9. Mai 2020
Die Entscheidung der Bremer Ärztekammer vom September 2019, die „alberne Homöopathie“ aus der Weiterbildungsordnung (WBO) zu streichen, hat bundesweit große Zustimmung erfahren und dürfte viele Landesärztekammern motiviert haben, es den Bremern gleichzutun. So haben bis dato die LÄKn Nordrhein, Hessen, Sachsen-Anhalt, Schleswig-Holstein und Niedersachsen ebenfalls diese gefährliche Heilslehre aus ihrer WBO entfernt. „Gefährlich“ deshalb, weil sie Patientinnen und Patienten im Vertrauen auf eine Wirksamkeit der Homöopathie davon abhalten kann, sinnvolle Maßnahme zu ergreifen. Das Erstaunen war groß, als sich andere Ärztekammern den Bremern nicht anschlossen, wie etwa die ÄK Baden-Württemberg im November vergangenen Jahres. Auch die ÄK Thüringen bekannte sich im März dieses Jahres mit denkbar knapper Ein-Stimmen-Mehrheit zum Erhalt der umstrittenen Zusatzbezeichung.
Weil die Entscheidungen über ärztliche Fortbildungsinhalte den einzelnen LÄKn obliegen, ist dieses Abstimmungsergebnis in mehrfacher Hinsicht als prekär einzuordnen. In Thüringen erworbene Zusatzbezeichungen „Homöopathie“ können bei der Niederlassung in einem anderen Bundesland nicht aberkannt werden. Dieses Faktum muss nicht als Vorteil föderaler Vielstimmigkeit gewertet werden, sondern offenbart eine Dysbalance im Mächteverhältnis Landesärztekammern zu Bundesärztekammer. Es ist daher aus Gründen der Glaubwürdigkeit und Transparenz wünschenswert, wenn Fortbildungsinhalte künftig nicht lokal, sondern zentral und bundeseinheitlich koordiniert werden, damit ein „Fortbildungstourismus“ ausbleibt.

Transkribierte Seiteninhalte:
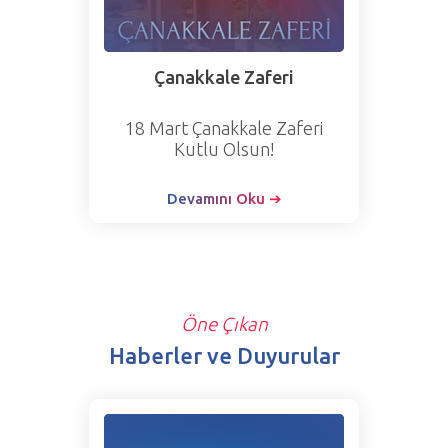
Çanakkale Zaferi
18 Mart Çanakkale Zaferi
Kutlu Olsun!
Devamını Oku ➔
Öne Çıkan
Haberler ve Duyurular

● Aufgaben zur Übung
• 1. Schreiben Sie aus dem Text über die Homöopathie in der Weiterbildungsordnung den Abschnitt ab, der bei „9. Mai 2020“ beginnt und bei „der umstrittenen Zusatzbezeichung.“ endet.
• 2. Welche Landesärztekammern haben laut dem Text über die Homöopathie in der Weiterbildungsordnung bis dato ebenfalls die Homöopathie aus ihrer WBO entfernt?

● Gelöste Aufgaben
• 1.
9. Mai 2020
Die Entscheidung der Bremer Ärztekammer vom September 2019, die „alberne Homöopathie“ aus der Weiterbildungsordnung (WBO) zu streichen, hat bundesweit große Zustimmung erfahren und dürfte viele Landesärztekammern motiviert haben, es den Bremern gleichzutun. So haben bis dato die LÄKn Nordrhein, Hessen, Sachsen-Anhalt, Schleswig-Holstein und Niedersachsen ebenfalls diese gefährliche Heilslehre aus ihrer WBO entfernt. „Gefährlich“ deshalb, weil sie Patientinnen und Patienten im Vertrauen auf eine Wirksamkeit der Homöopathie davon abhalten kann, sinnvolle Maßnahme zu ergreifen. Das Erstaunen war groß, als sich andere Ärztekammern den Bremern nicht anschlossen, wie etwa die ÄK Baden-Württemberg im November vergangenen Jahres. Auch die ÄK Thüringen bekannte sich im März dieses Jahres mit denkbar knapper Ein-Stimmen-Mehrheit zum Erhalt der umstrittenen Zusatzbezeichung.

• 2. Die Landesärztekammern Nordrhein, Hessen, Sachsen-Anhalt, Schleswig-Holstein und Niedersachsen.